▼

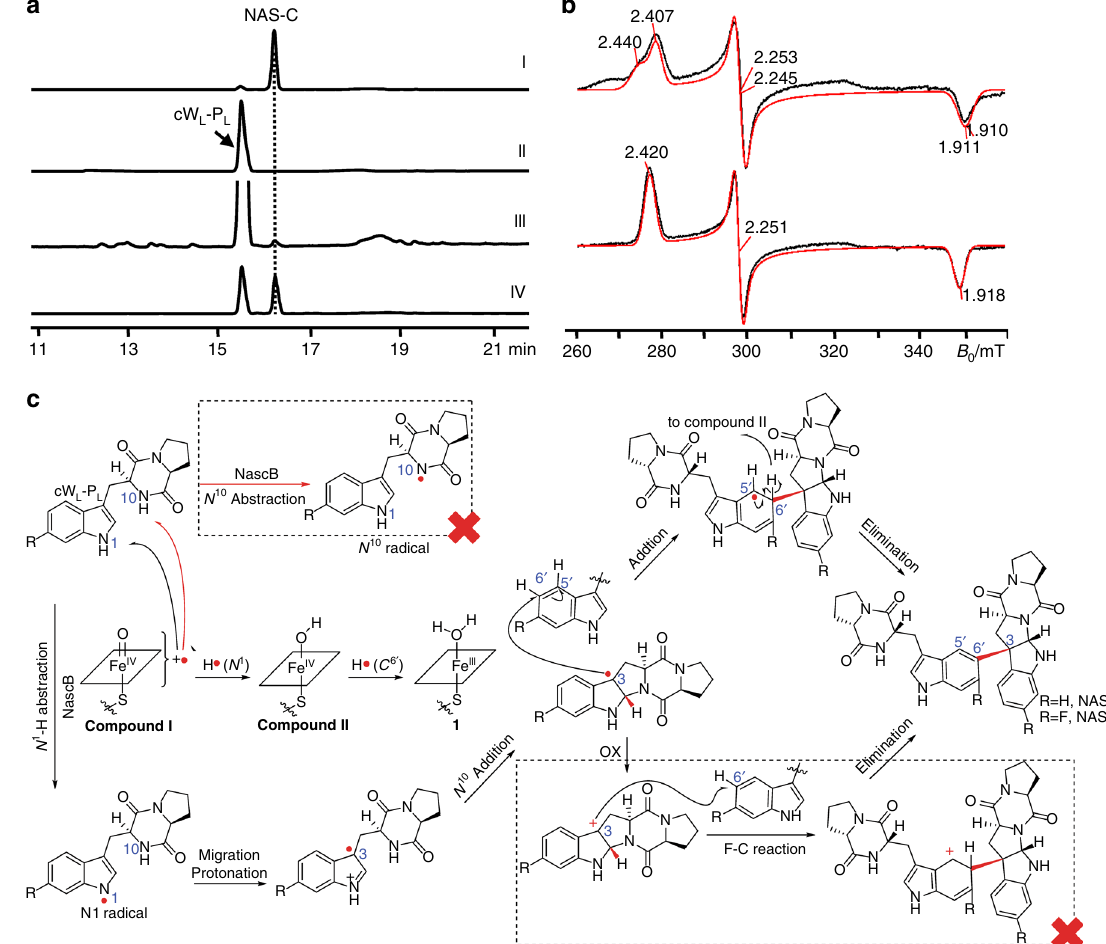
Fig. 3 Characterization of NascB in vitro and the proposed mechanism. a HPLC analysis of the NascB-catalyzed reaction. (I) Standard NAS-C, (II) a control reaction, the same as NascB reaction but only omitting the P450 NascB, (III) NascB reaction, using E. coli Fdx and FdxR as electron supply system, (IV) NascB reaction, using spinach Fd and FdR as electron supply system. b X-band (9.3810 GHz) CW EPR spectra recorded at 15 K showing the low-spin (LS) ferric heme signal in the absence (the upper panel) and presence (the lower panel) of the substrate (twofold excess of cW L -P L ). Simulations computed using the principal g -values are shown in red: (the upper panel) two component model with g = (2.407, 2.253, 1.911) and g = (2.440, 2.245, 1.910); (the lower panel) single component model, g = (2.420, 2.251, 1.918). c Proposed mechanisms of the radical-mediated intramolecular cyclization and intermolecular addition reaction by NascB. The NascB mechanism is proposed to involve the active species compound I (Fe IV = O + (cid:129) ) 24 – 26,34 . It abstracts a proton with an electron from the HN 1 of the substrate to form the active species compound II (Fe IV (-OH)), which is further converted into the ferric species ( 1 ) by accepting a hydrogen radical from C6 ′ position of the substrate to form one water molecule. The water coordination turns NascB into the resting state P450, completing the catalytic cycle 12,35 . A signi fi cant high Gibbs free energy ( △ G ) calculated by DFT calculation rule out the possibility of N 10 radical (marked by a dashed rectangle with a red cross). The possibility of Friedel – Crafts reaction from pyrroloindoline C 3 -radical was ruled out by the insensitivity of NascB-catalyzed reaction to the electron-withdrawing group introduced at C 7 -position of the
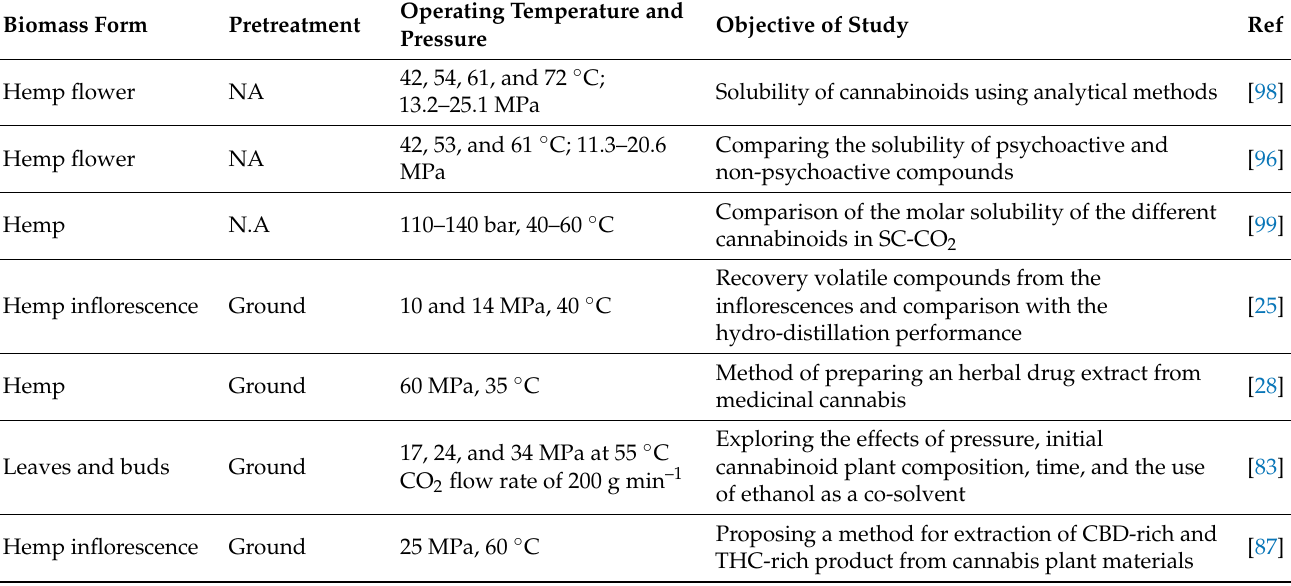
Table 5. Published studies about cannabinoid extraction using SC-CO 2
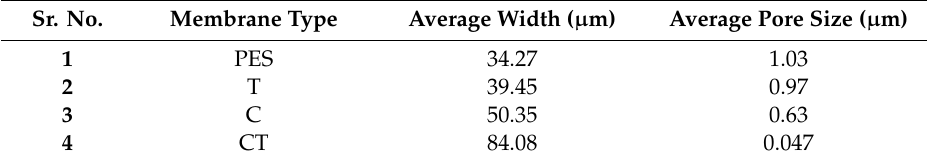
Table 2. Young’s modulus, stress, and strain results for the PES, T-PES, C-PES, and CT-PES membranes. Sr. No.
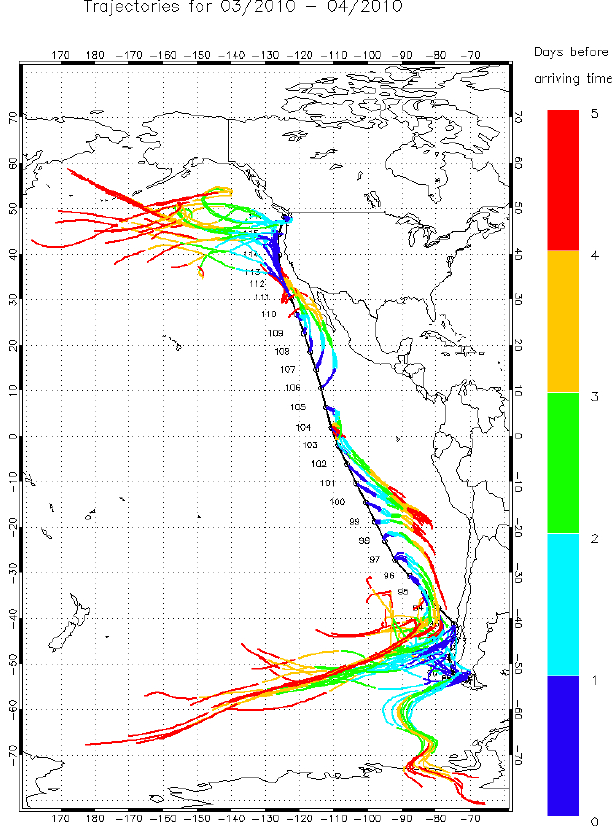
Fig. 1. The cruise track along with the 5-day back trajectories, cal- culated using HYbrid Single-Particle Lagrangian Integrated Trajec- tory (HYSPLIT), arriving during noon on every day of the cruise (Draxler and Rolph,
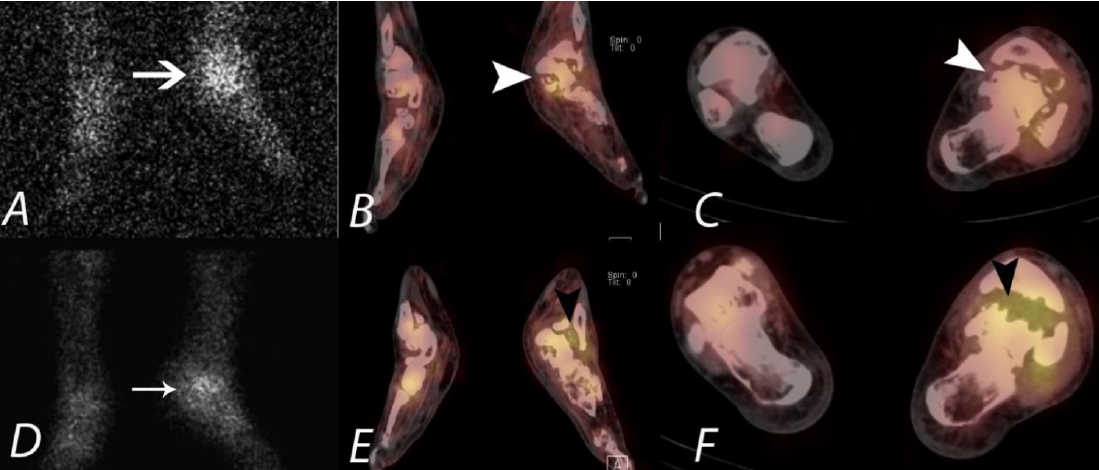
Figure 14. A seventy-year-old diabetic male patient with chronic left midfoot Charcot joint changes was evaluated for possible superimposed infection. Planar image ( A ), coronal fused axial image ( B ), and axial fused axial SPECT/CT image ( C ) from In-111 WBC scan demonstrate focal uptake localizing to mid and hind foot (large white arrow and white arrowheads), which is congruent with uptake identified on Tc-99m sulfur colloid images ( D – F ), supporting the presence of chronic inflammation and granulation tissue and not active infection (small arrow and black arrowheads).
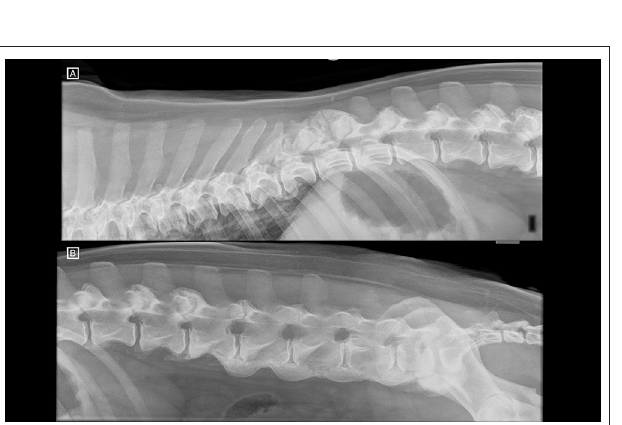
FIGURE 3 | (A) Right lateral radiographs of the thoracolumbar and (B) lumbosacral spine. T13 has the last pair of ribs. Notice the new bone formation around the spinous process of T11 and T12 and the articular processes at T11–12 and T12–13. The lumbar vertebrae appear decreased in radiopacity, and the dorsal cortex of the vertebral bodies is not identified. There is ventral bridging spondylosis along the ventral aspect of the lumbar spine, from L3 to LS (ventrally to the endplates but extending ventrally to the vertebral body as well) causing a flowing ossicification consistent with diffuse idiopathic skeletal hyperostosis (DISH). There is further ventral bridging spondylosis at the level of T7–T8 and T9–T11. intradural space (intradural, extramedullary). No neoplastic invasion of the hyperostotic cortical bone was noted. The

▲

Task statement: Find the line with "Table 5. Published" in the data above, and from there retype each line exactly through the line with "Table 2. Young’s", skipping the pictures along the way.

Exercise solution:
Table 5. Published studies about cannabinoid extraction using SC-CO 2
Table 2. Young’s modulus, stress, and strain results for the PES, T-PES, C-PES, and CT-PES membranes. Sr. No.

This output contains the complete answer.